DIRECTIVES:
1 – Copy out the passage of the No Kings protest commentary that begins with the words containing "The protests are not" and ends with "that matters longer.".
2 – Continue the commentary on the No Kings protests from the point where it stops.

DOCUMENT SEGMENT:

☆ ☆ ☆

The Movement's Own Question
The honest question the No Kings coalition is now facing is the one every sustained protest movement eventually confronts: what does pressure without electoral power produce in the short term? The midterms are seven months away. The Senate recess begins March 30. The administration has shown no indication that mass demonstrations change its enforcement calculus.
But that framing misunderstands what March 28 is actually doing.
Movements do not win on the day of the march. They win by making the cost of silence higher than the cost of action, by building the organizational infrastructure that outlasts any single mobilization, and by keeping names in public view that power would prefer to let fade. Keith Porter Jr. Renée Good. Alex Pretti. The 40 people who have died in detention since this administration took office.
The lawsuit filed three days ago in Washington is the direct result of that sustained pressure. The AFL-CIO's formal alignment is the direct result of that sustained pressure. The 3,200 events scheduled across all 50 states tomorrow are the direct result of that sustained pressure.
The protests are not asking for permission. They are building the record, and the record is what wins in November.
THE GAP
What most coverage is missing: the labor angle is being treated as a supporting detail rather than the structural story. When the AFL-CIO formally aligns with an anti-authoritarian coalition, that is not a cameo. It is a realignment. The Iran war's role in expanding the coalition has also been underreported outside of left-leaning outlets. And the Minnesota lawsuit filed three days before the protests, which alleges the federal government is actively concealing evidence about the killings that catalyzed this entire mobilization, has received almost no national attention. The protests are the story editors are chasing. The lawsuit is the story that matters longer.

☆ ☆ ☆

DATA EXTRACT:
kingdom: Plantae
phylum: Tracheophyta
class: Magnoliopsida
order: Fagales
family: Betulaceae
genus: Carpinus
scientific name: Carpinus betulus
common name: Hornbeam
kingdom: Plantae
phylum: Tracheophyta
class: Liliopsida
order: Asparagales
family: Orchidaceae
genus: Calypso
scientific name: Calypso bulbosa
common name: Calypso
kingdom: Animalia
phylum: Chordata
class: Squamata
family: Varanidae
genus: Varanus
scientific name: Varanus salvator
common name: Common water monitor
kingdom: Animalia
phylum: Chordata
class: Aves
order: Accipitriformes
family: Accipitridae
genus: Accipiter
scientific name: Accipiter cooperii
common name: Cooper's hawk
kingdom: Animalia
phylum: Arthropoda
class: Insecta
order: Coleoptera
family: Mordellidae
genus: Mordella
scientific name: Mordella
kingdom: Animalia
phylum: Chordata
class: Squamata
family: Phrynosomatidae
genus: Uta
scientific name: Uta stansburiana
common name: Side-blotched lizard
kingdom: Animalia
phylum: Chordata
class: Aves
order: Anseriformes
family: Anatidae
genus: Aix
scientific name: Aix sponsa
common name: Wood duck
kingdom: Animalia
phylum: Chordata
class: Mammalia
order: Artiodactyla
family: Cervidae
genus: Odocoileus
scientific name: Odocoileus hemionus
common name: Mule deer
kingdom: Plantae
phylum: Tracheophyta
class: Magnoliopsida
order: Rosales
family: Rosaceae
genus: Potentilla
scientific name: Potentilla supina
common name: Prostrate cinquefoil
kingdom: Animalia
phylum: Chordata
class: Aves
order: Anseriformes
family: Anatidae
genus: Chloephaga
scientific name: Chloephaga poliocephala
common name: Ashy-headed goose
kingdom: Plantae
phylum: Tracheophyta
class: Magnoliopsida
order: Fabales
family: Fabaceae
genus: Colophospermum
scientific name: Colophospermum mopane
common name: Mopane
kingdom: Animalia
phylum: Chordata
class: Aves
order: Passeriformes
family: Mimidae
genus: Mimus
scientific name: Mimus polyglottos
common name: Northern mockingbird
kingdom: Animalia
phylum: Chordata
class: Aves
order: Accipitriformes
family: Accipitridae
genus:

☆ ☆ ☆

RESULTS FOR THE EXERCISE:
1 –
The protests are not asking for permission. They are building the record, and the record is what wins in November.
THE GAP
What most coverage is missing: the labor angle is being treated as a supporting detail rather than the structural story. When the AFL-CIO formally aligns with an anti-authoritarian coalition, that is not a cameo. It is a realignment. The Iran war's role in expanding the coalition has also been underreported outside of left-leaning outlets. And the Minnesota lawsuit filed three days before the protests, which alleges the federal government is actively concealing evidence about the killings that catalyzed this entire mobilization, has received almost no national attention. The protests are the story editors are chasing. The lawsuit is the story that matters longer.

2 –
ROOT
How we got here in 60 seconds:
January 1, 2026: Keith Porter Jr. is shot and killed by an off-duty ICE officer in Los Angeles.
January 7, 2026: Renée Good is shot and killed by an ICE agent in Minneapolis during Operation Metro Surge.
January 23, 2026: A general strike in Minnesota shuts down the Twin Cities in response to the federal occupation.
January 25, 2026: Alex Pretti, a VA nurse and U.S. citizen, is shot and killed by federal agents at a Minneapolis protest.
January 30, 2026: A nationwide general strike expands the Minnesota action across the country.
March 24, 2026: Minnesota, Hennepin County, and the Minnesota BCA sue the DOJ and DHS for concealing evidence in the killings.
March 28, 2026: More than 3,000 No Kings events are scheduled across all 50 states and internationally.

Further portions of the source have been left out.